● **Instructions for the task**:
Can you reproduce the data below word for word, without changing anything?

● **Provided data**:
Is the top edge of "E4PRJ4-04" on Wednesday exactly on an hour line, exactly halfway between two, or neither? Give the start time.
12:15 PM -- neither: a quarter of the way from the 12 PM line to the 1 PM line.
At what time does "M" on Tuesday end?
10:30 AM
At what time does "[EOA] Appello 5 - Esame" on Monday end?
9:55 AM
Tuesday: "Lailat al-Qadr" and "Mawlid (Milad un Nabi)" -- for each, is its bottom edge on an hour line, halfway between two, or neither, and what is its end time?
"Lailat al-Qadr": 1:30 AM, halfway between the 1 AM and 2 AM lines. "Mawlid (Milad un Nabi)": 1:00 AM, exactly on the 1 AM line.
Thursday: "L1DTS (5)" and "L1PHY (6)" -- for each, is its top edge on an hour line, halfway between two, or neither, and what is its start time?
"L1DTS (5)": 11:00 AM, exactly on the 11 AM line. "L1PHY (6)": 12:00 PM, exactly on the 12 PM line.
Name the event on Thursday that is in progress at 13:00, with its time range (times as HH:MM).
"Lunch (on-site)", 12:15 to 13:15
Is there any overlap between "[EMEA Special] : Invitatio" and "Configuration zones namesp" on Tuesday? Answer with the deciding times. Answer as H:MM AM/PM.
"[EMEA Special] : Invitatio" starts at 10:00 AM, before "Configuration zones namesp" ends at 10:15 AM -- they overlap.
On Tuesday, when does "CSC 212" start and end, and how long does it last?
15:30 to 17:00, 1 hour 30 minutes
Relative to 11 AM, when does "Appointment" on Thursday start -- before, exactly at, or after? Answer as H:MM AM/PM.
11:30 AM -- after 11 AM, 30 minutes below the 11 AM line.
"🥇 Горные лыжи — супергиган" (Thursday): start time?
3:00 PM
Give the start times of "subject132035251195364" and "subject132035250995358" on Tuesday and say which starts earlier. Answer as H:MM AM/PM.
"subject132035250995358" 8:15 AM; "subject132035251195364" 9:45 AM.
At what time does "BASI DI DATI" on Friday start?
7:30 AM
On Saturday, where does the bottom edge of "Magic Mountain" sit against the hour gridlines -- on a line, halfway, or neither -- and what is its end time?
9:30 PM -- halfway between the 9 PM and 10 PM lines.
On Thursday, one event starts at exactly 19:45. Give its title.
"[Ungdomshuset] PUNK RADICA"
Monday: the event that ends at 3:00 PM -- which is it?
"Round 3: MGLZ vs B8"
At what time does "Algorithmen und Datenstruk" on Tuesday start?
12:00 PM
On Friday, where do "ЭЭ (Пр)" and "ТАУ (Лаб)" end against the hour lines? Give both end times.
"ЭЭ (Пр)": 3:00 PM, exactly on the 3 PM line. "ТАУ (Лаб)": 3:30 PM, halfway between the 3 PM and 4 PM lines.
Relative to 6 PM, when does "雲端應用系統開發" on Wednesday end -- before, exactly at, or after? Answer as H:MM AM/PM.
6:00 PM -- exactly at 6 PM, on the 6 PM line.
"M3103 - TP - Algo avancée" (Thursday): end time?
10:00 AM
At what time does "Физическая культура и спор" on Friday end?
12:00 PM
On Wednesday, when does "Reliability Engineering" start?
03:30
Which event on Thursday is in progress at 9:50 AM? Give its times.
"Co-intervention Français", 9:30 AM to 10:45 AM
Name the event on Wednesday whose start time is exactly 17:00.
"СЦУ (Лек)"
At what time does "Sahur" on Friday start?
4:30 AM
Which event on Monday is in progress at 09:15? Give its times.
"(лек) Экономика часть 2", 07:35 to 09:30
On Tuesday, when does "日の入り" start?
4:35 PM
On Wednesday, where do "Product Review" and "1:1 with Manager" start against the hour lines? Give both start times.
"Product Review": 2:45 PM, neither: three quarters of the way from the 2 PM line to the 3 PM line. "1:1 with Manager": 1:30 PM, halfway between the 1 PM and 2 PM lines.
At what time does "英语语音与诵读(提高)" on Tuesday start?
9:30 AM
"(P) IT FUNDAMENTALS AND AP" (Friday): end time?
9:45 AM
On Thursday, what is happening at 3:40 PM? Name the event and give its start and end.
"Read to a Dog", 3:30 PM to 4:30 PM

● **Complete response**:
Is the top edge of "E4PRJ4-04" on Wednesday exactly on an hour line, exactly halfway between two, or neither? Give the start time.
12:15 PM -- neither: a quarter of the way from the 12 PM line to the 1 PM line.
At what time does "M" on Tuesday end?
10:30 AM
At what time does "[EOA] Appello 5 - Esame" on Monday end?
9:55 AM
Tuesday: "Lailat al-Qadr" and "Mawlid (Milad un Nabi)" -- for each, is its bottom edge on an hour line, halfway between two, or neither, and what is its end time?
"Lailat al-Qadr": 1:30 AM, halfway between the 1 AM and 2 AM lines. "Mawlid (Milad un Nabi)": 1:00 AM, exactly on the 1 AM line.
Thursday: "L1DTS (5)" and "L1PHY (6)" -- for each, is its top edge on an hour line, halfway between two, or neither, and what is its start time?
"L1DTS (5)": 11:00 AM, exactly on the 11 AM line. "L1PHY (6)": 12:00 PM, exactly on the 12 PM line.
Name the event on Thursday that is in progress at 13:00, with its time range (times as HH:MM).
"Lunch (on-site)", 12:15 to 13:15
Is there any overlap between "[EMEA Special] : Invitatio" and "Configuration zones namesp" on Tuesday? Answer with the deciding times. Answer as H:MM AM/PM.
"[EMEA Special] : Invitatio" starts at 10:00 AM, before "Configuration zones namesp" ends at 10:15 AM -- they overlap.
On Tuesday, when does "CSC 212" start and end, and how long does it last?
15:30 to 17:00, 1 hour 30 minutes
Relative to 11 AM, when does "Appointment" on Thursday start -- before, exactly at, or after? Answer as H:MM AM/PM.
11:30 AM -- after 11 AM, 30 minutes below the 11 AM line.
"🥇 Горные лыжи — супергиган" (Thursday): start time?
3:00 PM
Give the start times of "subject132035251195364" and "subject132035250995358" on Tuesday and say which starts earlier. Answer as H:MM AM/PM.
"subject132035250995358" 8:15 AM; "subject132035251195364" 9:45 AM.
At what time does "BASI DI DATI" on Friday start?
7:30 AM
On Saturday, where does the bottom edge of "Magic Mountain" sit against the hour gridlines -- on a line, halfway, or neither -- and what is its end time?
9:30 PM -- halfway between the 9 PM and 10 PM lines.
On Thursday, one event starts at exactly 19:45. Give its title.
"[Ungdomshuset] PUNK RADICA"
Monday: the event that ends at 3:00 PM -- which is it?
"Round 3: MGLZ vs B8"
At what time does "Algorithmen und Datenstruk" on Tuesday start?
12:00 PM
On Friday, where do "ЭЭ (Пр)" and "ТАУ (Лаб)" end against the hour lines? Give both end times.
"ЭЭ (Пр)": 3:00 PM, exactly on the 3 PM line. "ТАУ (Лаб)": 3:30 PM, halfway between the 3 PM and 4 PM lines.
Relative to 6 PM, when does "雲端應用系統開發" on Wednesday end -- before, exactly at, or after? Answer as H:MM AM/PM.
6:00 PM -- exactly at 6 PM, on the 6 PM line.
"M3103 - TP - Algo avancée" (Thursday): end time?
10:00 AM
At what time does "Физическая культура и спор" on Friday end?
12:00 PM
On Wednesday, when does "Reliability Engineering" start?
03:30
Which event on Thursday is in progress at 9:50 AM? Give its times.
"Co-intervention Français", 9:30 AM to 10:45 AM
Name the event on Wednesday whose start time is exactly 17:00.
"СЦУ (Лек)"
At what time does "Sahur" on Friday start?
4:30 AM
Which event on Monday is in progress at 09:15? Give its times.
"(лек) Экономика часть 2", 07:35 to 09:30
On Tuesday, when does "日の入り" start?
4:35 PM
On Wednesday, where do "Product Review" and "1:1 with Manager" start against the hour lines? Give both start times.
"Product Review": 2:45 PM, neither: three quarters of the way from the 2 PM line to the 3 PM line. "1:1 with Manager": 1:30 PM, halfway between the 1 PM and 2 PM lines.
At what time does "英语语音与诵读(提高)" on Tuesday start?
9:30 AM
"(P) IT FUNDAMENTALS AND AP" (Friday): end time?
9:45 AM
On Thursday, what is happening at 3:40 PM? Name the event and give its start and end.
"Read to a Dog", 3:30 PM to 4:30 PM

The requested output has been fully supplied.